> **What this task involves**
All of the data is to be written out again exactly, without the pictures.

-*-

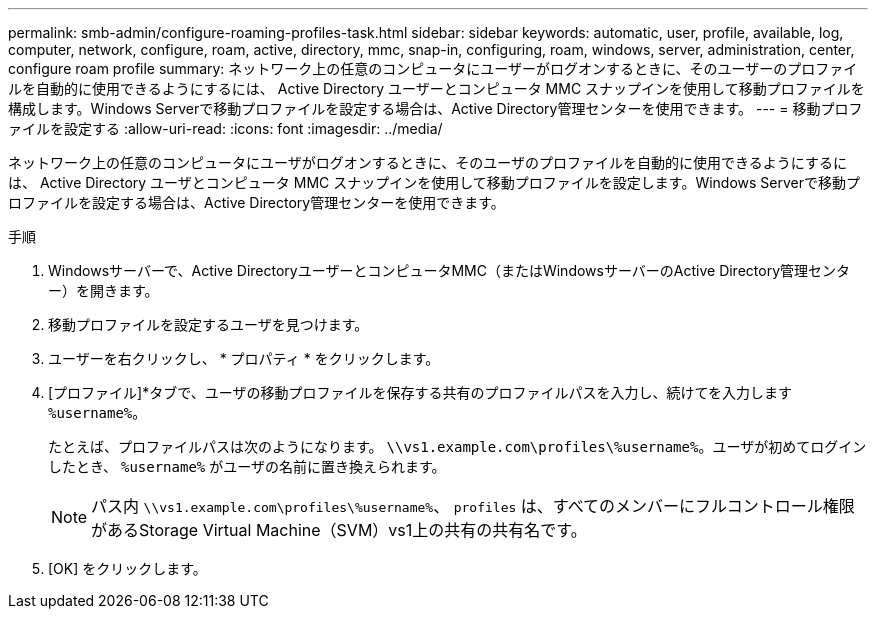 ---
permalink: smb-admin/configure-roaming-profiles-task.html 
sidebar: sidebar 
keywords: automatic, user, profile, available, log, computer, network, configure, roam, active, directory, mmc, snap-in, configuring, roam, windows, server, administration, center, configure roam profile 
summary: ネットワーク上の任意のコンピュータにユーザーがログオンするときに、そのユーザーのプロファイルを自動的に使用できるようにするには、 Active Directory ユーザーとコンピュータ MMC スナップインを使用して移動プロファイルを構成します。Windows Serverで移動プロファイルを設定する場合は、Active Directory管理センターを使用できます。 
---
= 移動プロファイルを設定する
:allow-uri-read: 
:icons: font
:imagesdir: ../media/


[role="lead"]
ネットワーク上の任意のコンピュータにユーザがログオンするときに、そのユーザのプロファイルを自動的に使用できるようにするには、 Active Directory ユーザとコンピュータ MMC スナップインを使用して移動プロファイルを設定します。Windows Serverで移動プロファイルを設定する場合は、Active Directory管理センターを使用できます。

.手順
. Windowsサーバーで、Active DirectoryユーザーとコンピュータMMC（またはWindowsサーバーのActive Directory管理センター）を開きます。
. 移動プロファイルを設定するユーザを見つけます。
. ユーザーを右クリックし、 * プロパティ * をクリックします。
. [プロファイル]*タブで、ユーザの移動プロファイルを保存する共有のプロファイルパスを入力し、続けてを入力します `%username%`。
+
たとえば、プロファイルパスは次のようになります。 `\\vs1.example.com\profiles\%username%`。ユーザが初めてログインしたとき、 `%username%` がユーザの名前に置き換えられます。

+
[NOTE]
====
パス内 `\\vs1.example.com\profiles\%username%`、 `profiles` は、すべてのメンバーにフルコントロール権限があるStorage Virtual Machine（SVM）vs1上の共有の共有名です。

====
. [OK] をクリックします。

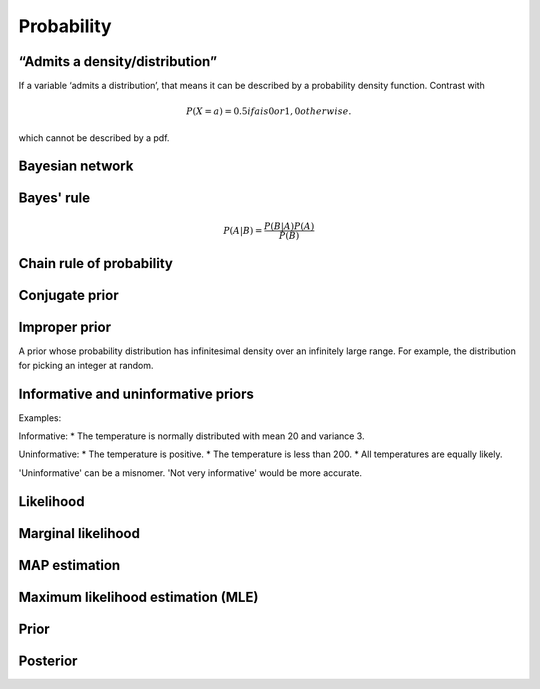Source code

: Probability
"""""""""""""

“Admits a density/distribution”
---------------------------------
If a variable ‘admits a distribution’, that means it can be described by a probability density function. Contrast with

.. math::

  P(X=a) = 0.5 if a is 0 or 1, 0 otherwise.

which cannot be described by a pdf.

Bayesian network
------------------

Bayes' rule
-------------

.. math::

  P(A|B) = \frac{P(B|A)P(A)}{P(B)}

Chain rule of probability
---------------------------

Conjugate prior
----------------

Improper prior
----------------
A prior whose probability distribution has infinitesimal density over an infinitely large range. For example, the distribution for picking an integer at random.

Informative and uninformative priors
---------------------------------------
Examples:

Informative:
* The temperature is normally distributed with mean 20 and variance 3.

Uninformative:
* The temperature is positive.
* The temperature is less than 200.
* All temperatures are equally likely.

'Uninformative' can be a misnomer. 'Not very informative' would be more accurate.

Likelihood
-----------

Marginal likelihood
----------------------

MAP estimation
----------------

Maximum likelihood estimation (MLE)
-------------------------------------

Prior
------

Posterior
----------

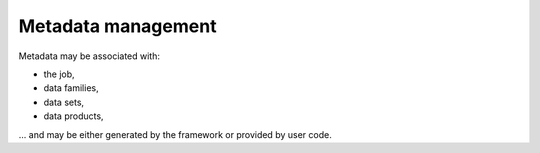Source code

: Metadata management
^^^^^^^^^^^^^^^^^^^

Metadata may be associated with:

- the job,
- data families,
- data sets,
- data products,

... and may be either generated by the framework or provided by user code.
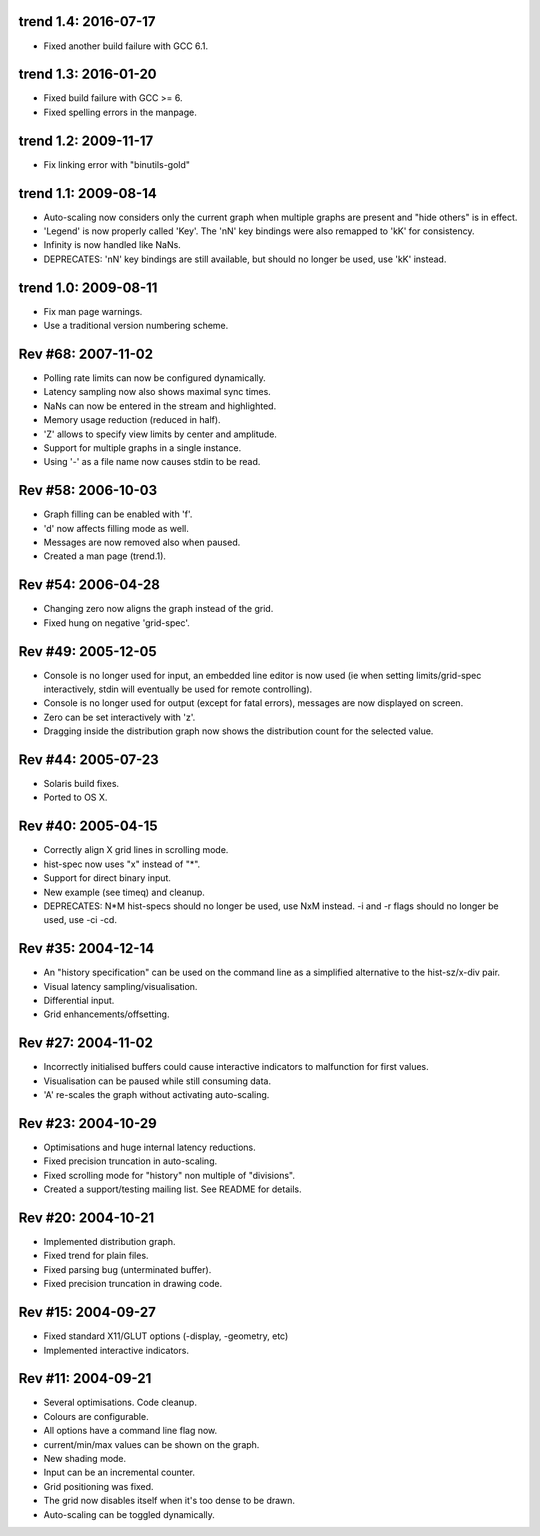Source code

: trend 1.4: 2016-07-17
---------------------

* Fixed another build failure with GCC 6.1.


trend 1.3: 2016-01-20
---------------------

* Fixed build failure with GCC >= 6.
* Fixed spelling errors in the manpage.


trend 1.2: 2009-11-17
---------------------

* Fix linking error with "binutils-gold"


trend 1.1: 2009-08-14
---------------------

* Auto-scaling now considers only the current graph when multiple graphs are
  present and "hide others" is in effect.
* 'Legend' is now properly called 'Key'. The 'nN' key bindings were also
  remapped to 'kK' for consistency.
* Infinity is now handled like NaNs.
* DEPRECATES: 'nN' key bindings are still available, but should no longer be
  used, use 'kK' instead.


trend 1.0: 2009-08-11
---------------------

* Fix man page warnings.
* Use a traditional version numbering scheme.


Rev #68: 2007-11-02
-------------------

* Polling rate limits can now be configured dynamically.
* Latency sampling now also shows maximal sync times.
* NaNs can now be entered in the stream and highlighted.
* Memory usage reduction (reduced in half).
* 'Z' allows to specify view limits by center and amplitude.
* Support for multiple graphs in a single instance.
* Using '-' as a file name now causes stdin to be read.


Rev #58: 2006-10-03
-------------------

* Graph filling can be enabled with 'f'.
* 'd' now affects filling mode as well.
* Messages are now removed also when paused.
* Created a man page (trend.1).


Rev #54: 2006-04-28
-------------------

* Changing zero now aligns the graph instead of the grid.
* Fixed hung on negative 'grid-spec'.


Rev #49: 2005-12-05
-------------------

* Console is no longer used for input, an embedded line editor is now used (ie
  when setting limits/grid-spec interactively, stdin will eventually be used
  for remote controlling).
* Console is no longer used for output (except for fatal errors), messages are
  now displayed on screen.
* Zero can be set interactively with 'z'.
* Dragging inside the distribution graph now shows the distribution count for
  the selected value.


Rev #44: 2005-07-23
-------------------

* Solaris build fixes.
* Ported to OS X.


Rev #40: 2005-04-15
-------------------

* Correctly align X grid lines in scrolling mode.
* hist-spec now uses "x" instead of "*".
* Support for direct binary input.
* New example (see timeq) and cleanup.
* DEPRECATES: N*M hist-specs should no longer be used, use NxM instead. -i and
  -r flags should no longer be used, use -ci -cd.


Rev #35: 2004-12-14
-------------------

* An "history specification" can be used on the command line as a simplified
  alternative to the hist-sz/x-div pair.
* Visual latency sampling/visualisation.
* Differential input.
* Grid enhancements/offsetting.


Rev #27: 2004-11-02
-------------------

* Incorrectly initialised buffers could cause interactive indicators to
  malfunction for first values.
* Visualisation can be paused while still consuming data.
* 'A' re-scales the graph without activating auto-scaling.


Rev #23: 2004-10-29
-------------------

* Optimisations and huge internal latency reductions.
* Fixed precision truncation in auto-scaling.
* Fixed scrolling mode for "history" non multiple of "divisions".
* Created a support/testing mailing list. See README for details.


Rev #20: 2004-10-21
-------------------

* Implemented distribution graph.
* Fixed trend for plain files.
* Fixed parsing bug (unterminated buffer).
* Fixed precision truncation in drawing code.


Rev #15: 2004-09-27
-------------------

* Fixed standard X11/GLUT options (-display, -geometry, etc)
* Implemented interactive indicators.


Rev #11: 2004-09-21
-------------------

* Several optimisations. Code cleanup.
* Colours are configurable.
* All options have a command line flag now.
* current/min/max values can be shown on the graph.
* New shading mode.
* Input can be an incremental counter.
* Grid positioning was fixed.
* The grid now disables itself when it's too dense to be drawn.
* Auto-scaling can be toggled dynamically.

-*-

> **Expected answer**
 ---
permalink: smb-admin/configure-roaming-profiles-task.html 
sidebar: sidebar 
keywords: automatic, user, profile, available, log, computer, network, configure, roam, active, directory, mmc, snap-in, configuring, roam, windows, server, administration, center, configure roam profile 
summary: ネットワーク上の任意のコンピュータにユーザーがログオンするときに、そのユーザーのプロファイルを自動的に使用できるようにするには、 Active Directory ユーザーとコンピュータ MMC スナップインを使用して移動プロファイルを構成します。Windows Serverで移動プロファイルを設定する場合は、Active Directory管理センターを使用できます。 
---
= 移動プロファイルを設定する
:allow-uri-read: 
:icons: font
:imagesdir: ../media/


[role="lead"]
ネットワーク上の任意のコンピュータにユーザがログオンするときに、そのユーザのプロファイルを自動的に使用できるようにするには、 Active Directory ユーザとコンピュータ MMC スナップインを使用して移動プロファイルを設定します。Windows Serverで移動プロファイルを設定する場合は、Active Directory管理センターを使用できます。

.手順
. Windowsサーバーで、Active DirectoryユーザーとコンピュータMMC（またはWindowsサーバーのActive Directory管理センター）を開きます。
. 移動プロファイルを設定するユーザを見つけます。
. ユーザーを右クリックし、 * プロパティ * をクリックします。
. [プロファイル]*タブで、ユーザの移動プロファイルを保存する共有のプロファイルパスを入力し、続けてを入力します `%username%`。
+
たとえば、プロファイルパスは次のようになります。 `\\vs1.example.com\profiles\%username%`。ユーザが初めてログインしたとき、 `%username%` がユーザの名前に置き換えられます。

+
[NOTE]
====
パス内 `\\vs1.example.com\profiles\%username%`、 `profiles` は、すべてのメンバーにフルコントロール権限があるStorage Virtual Machine（SVM）vs1上の共有の共有名です。

====
. [OK] をクリックします。

Source code

: Probability
"""""""""""""

“Admits a density/distribution”
---------------------------------
If a variable ‘admits a distribution’, that means it can be described by a probability density function. Contrast with

.. math::

  P(X=a) = 0.5 if a is 0 or 1, 0 otherwise.

which cannot be described by a pdf.

Bayesian network
------------------

Bayes' rule
-------------

.. math::

  P(A|B) = \frac{P(B|A)P(A)}{P(B)}

Chain rule of probability
---------------------------

Conjugate prior
----------------

Improper prior
----------------
A prior whose probability distribution has infinitesimal density over an infinitely large range. For example, the distribution for picking an integer at random.

Informative and uninformative priors
---------------------------------------
Examples:

Informative:
* The temperature is normally distributed with mean 20 and variance 3.

Uninformative:
* The temperature is positive.
* The temperature is less than 200.
* All temperatures are equally likely.

'Uninformative' can be a misnomer. 'Not very informative' would be more accurate.

Likelihood
-----------

Marginal likelihood
----------------------

MAP estimation
----------------

Maximum likelihood estimation (MLE)
-------------------------------------

Prior
------

Posterior
----------

Source code

: Metadata management
^^^^^^^^^^^^^^^^^^^

Metadata may be associated with:

- the job,
- data families,
- data sets,
- data products,

... and may be either generated by the framework or provided by user code.
Source code

: trend 1.4: 2016-07-17
---------------------

* Fixed another build failure with GCC 6.1.


trend 1.3: 2016-01-20
---------------------

* Fixed build failure with GCC >= 6.
* Fixed spelling errors in the manpage.


trend 1.2: 2009-11-17
---------------------

* Fix linking error with "binutils-gold"


trend 1.1: 2009-08-14
---------------------

* Auto-scaling now considers only the current graph when multiple graphs are
  present and "hide others" is in effect.
* 'Legend' is now properly called 'Key'. The 'nN' key bindings were also
  remapped to 'kK' for consistency.
* Infinity is now handled like NaNs.
* DEPRECATES: 'nN' key bindings are still available, but should no longer be
  used, use 'kK' instead.


trend 1.0: 2009-08-11
---------------------

* Fix man page warnings.
* Use a traditional version numbering scheme.


Rev #68: 2007-11-02
-------------------

* Polling rate limits can now be configured dynamically.
* Latency sampling now also shows maximal sync times.
* NaNs can now be entered in the stream and highlighted.
* Memory usage reduction (reduced in half).
* 'Z' allows to specify view limits by center and amplitude.
* Support for multiple graphs in a single instance.
* Using '-' as a file name now causes stdin to be read.


Rev #58: 2006-10-03
-------------------

* Graph filling can be enabled with 'f'.
* 'd' now affects filling mode as well.
* Messages are now removed also when paused.
* Created a man page (trend.1).


Rev #54: 2006-04-28
-------------------

* Changing zero now aligns the graph instead of the grid.
* Fixed hung on negative 'grid-spec'.


Rev #49: 2005-12-05
-------------------

* Console is no longer used for input, an embedded line editor is now used (ie
  when setting limits/grid-spec interactively, stdin will eventually be used
  for remote controlling).
* Console is no longer used for output (except for fatal errors), messages are
  now displayed on screen.
* Zero can be set interactively with 'z'.
* Dragging inside the distribution graph now shows the distribution count for
  the selected value.


Rev #44: 2005-07-23
-------------------

* Solaris build fixes.
* Ported to OS X.


Rev #40: 2005-04-15
-------------------

* Correctly align X grid lines in scrolling mode.
* hist-spec now uses "x" instead of "*".
* Support for direct binary input.
* New example (see timeq) and cleanup.
* DEPRECATES: N*M hist-specs should no longer be used, use NxM instead. -i and
  -r flags should no longer be used, use -ci -cd.


Rev #35: 2004-12-14
-------------------

* An "history specification" can be used on the command line as a simplified
  alternative to the hist-sz/x-div pair.
* Visual latency sampling/visualisation.
* Differential input.
* Grid enhancements/offsetting.


Rev #27: 2004-11-02
-------------------

* Incorrectly initialised buffers could cause interactive indicators to
  malfunction for first values.
* Visualisation can be paused while still consuming data.
* 'A' re-scales the graph without activating auto-scaling.


Rev #23: 2004-10-29
-------------------

* Optimisations and huge internal latency reductions.
* Fixed precision truncation in auto-scaling.
* Fixed scrolling mode for "history" non multiple of "divisions".
* Created a support/testing mailing list. See README for details.


Rev #20: 2004-10-21
-------------------

* Implemented distribution graph.
* Fixed trend for plain files.
* Fixed parsing bug (unterminated buffer).
* Fixed precision truncation in drawing code.


Rev #15: 2004-09-27
-------------------

* Fixed standard X11/GLUT options (-display, -geometry, etc)
* Implemented interactive indicators.


Rev #11: 2004-09-21
-------------------

* Several optimisations. Code cleanup.
* Colours are configurable.
* All options have a command line flag now.
* current/min/max values can be shown on the graph.
* New shading mode.
* Input can be an incremental counter.
* Grid positioning was fixed.
* The grid now disables itself when it's too dense to be drawn.
* Auto-scaling can be toggled dynamically.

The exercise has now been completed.